The story is a great one. I've read it in paper, and now I own the audio book too. It's not a long story, but a very lonely, scary one. It's worth a read, despite the poor musical interruptions.
I've read this story long before I listened to it here on audible. Stephen King really takes you on the journey with her. She's very real and sympathetically engaging. Anne Heche's performance was worthy of the book.
Nature is the enemy.
I was reluctant to read this because I feared it might be similar to The Blair Witch Project - being stalked by a supernatural creature, being afraid, and being a victim for most of the story. I was wrong. It’s not like that at all. I’m so pleased. I enjoyed it. I loved Trisha’s attitude. I was intrigued and charmed. She is alone and lost in the woods. But what is interesting are her thoughts and actions. It’s like she has been assigned undesirable and boring chores, but she trudges along, does the job, and hopes to be done soon. She finds a number of things icky and gross. She talks to herself and thinks about her favorite baseball player. At times her personal voice of doubt comes in telling her how bad things are. Then she makes those thoughts go away.
I usually don’t like heroine stupidity. In this book Trisha does some very stupid things, but that’s ok because she is a nine-year-old girl. She doesn’t have adult judgment. It fits her character. It is reasonable that she doesn’t know about hugging trees. Instead, she looks for a stream of water that she believes will lead her to the ocean like in the Amazon jungle. But that doesn’t work here. So her lack of knowledge gets her into trouble.
The dangers to Trisha are lack of food, water, shelter, and warmth. She suffers insect bites. At times she senses she is being watched or followed. She may be the prey of an animal. I was surprised and delighted with her actions during a major conflict. And I was pleased with the happy ending for Trisha. I had tears of relief.

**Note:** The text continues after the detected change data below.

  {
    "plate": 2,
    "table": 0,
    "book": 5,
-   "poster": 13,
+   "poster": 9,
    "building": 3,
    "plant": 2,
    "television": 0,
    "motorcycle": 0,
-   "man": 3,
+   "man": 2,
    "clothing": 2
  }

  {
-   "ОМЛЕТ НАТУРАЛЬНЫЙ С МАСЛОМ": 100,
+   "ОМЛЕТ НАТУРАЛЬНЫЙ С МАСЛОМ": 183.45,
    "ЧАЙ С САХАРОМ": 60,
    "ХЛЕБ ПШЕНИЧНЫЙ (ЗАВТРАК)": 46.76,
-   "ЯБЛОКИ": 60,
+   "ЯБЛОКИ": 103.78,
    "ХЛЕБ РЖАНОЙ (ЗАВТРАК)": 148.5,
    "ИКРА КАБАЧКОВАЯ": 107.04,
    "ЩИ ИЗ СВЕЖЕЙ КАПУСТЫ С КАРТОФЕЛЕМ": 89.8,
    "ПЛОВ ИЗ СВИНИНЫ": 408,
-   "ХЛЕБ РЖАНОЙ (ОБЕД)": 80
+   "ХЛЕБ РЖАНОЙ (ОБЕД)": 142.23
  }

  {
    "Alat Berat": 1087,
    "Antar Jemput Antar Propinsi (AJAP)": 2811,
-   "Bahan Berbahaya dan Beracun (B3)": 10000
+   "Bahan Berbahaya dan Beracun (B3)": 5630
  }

This reminded me of “Hatchet” by Gary Paulsen, about a thirteen year old boy surviving alone in the wilderness. That story was written by a wilderness survival guy and I was wowed by things happening in the wild. King’s book has survival elements but is more about the girl’s thoughts and attitude. Both books are good for young adults, as long as one is ok with occasional strong language in King’s book.

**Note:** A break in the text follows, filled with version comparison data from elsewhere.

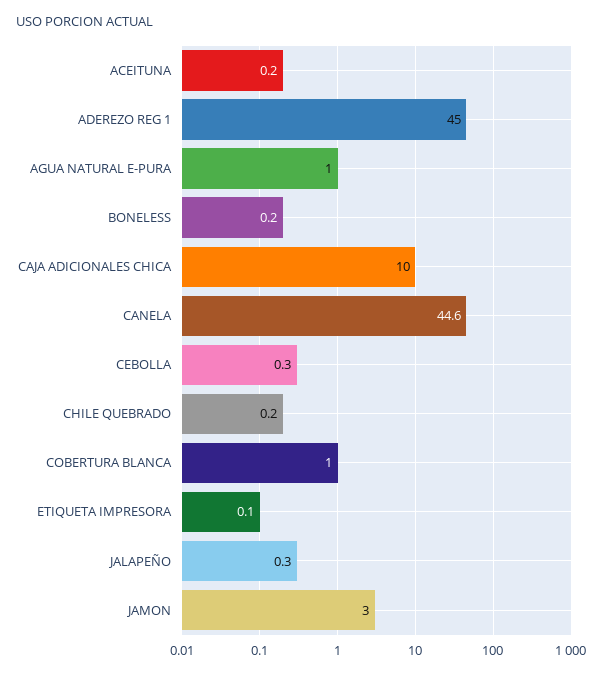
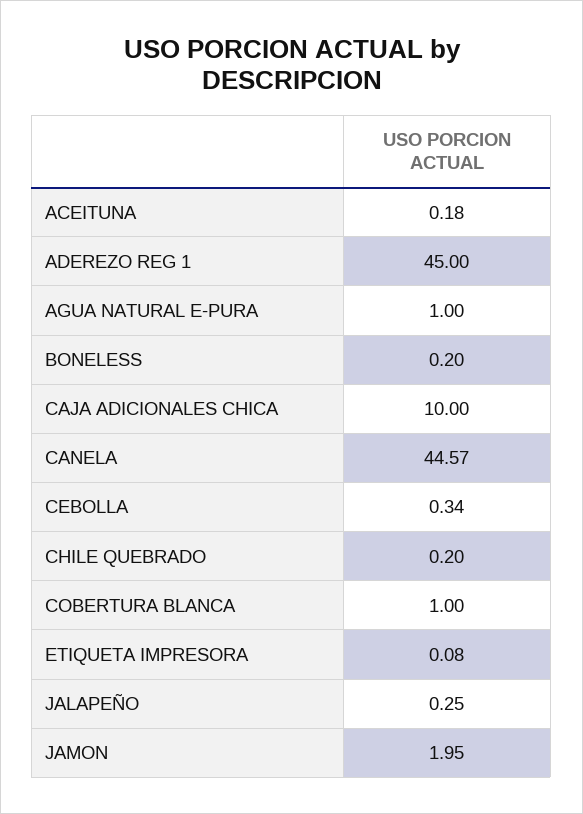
  {
    "ACEITUNA": 0.18,
    "ADEREZO REG 1": 45,
    "AGUA NATURAL E-PURA": 1,
    "BONELESS": 0.2,
    "CAJA ADICIONALES CHICA": 10,
    "CANELA": 44.57,
    "CEBOLLA": 0.34,
    "CHILE QUEBRADO": 0.2,
    "COBERTURA BLANCA": 1,
    "ETIQUETA IMPRESORA": 0.08,
    "JALAPEÑO": 0.25,
-   "JAMON": 3
+   "JAMON": 1.95
  }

The narrator Anne Heche was excellent.
Genre: young adult adventure fiction
I remember when I was 7 years old going to the Bronx zoo with my parents. Around the Elephants (which I wanted to see more than anything) I realized that my parents were no longer right next to me. They were gone and I was lost. An absolute panic washed over me as I tried to collect my scattered adolescent thoughts. I cried and shook all over. It felt like 2 hours till I was found. In reality it was more like 2 min.
This story is like that times a million! I remembered that feeling of despair.
I really enjoyed it!
I listen to books as I work. It's a beautiful life.
With Stephen King it's really a hit or miss. He can hit it out of the ballpark or it can burn and crash. This book was recommended by my co-worker as her favorite of his works. Not for me. I really disliked this book. I thought it was boring and tedious. One of those books that I was simply waiting for it to end.
I enjoyed this book, but it's almost entirely the ramblings and internal turmoil of a young girl lost in the woods. (And some of those ramblings were really very funny.) I guess i missed the normal dialog you get in a more typical story. Like i said, i enjoyed it, but not a favorite. Narration was really quite good.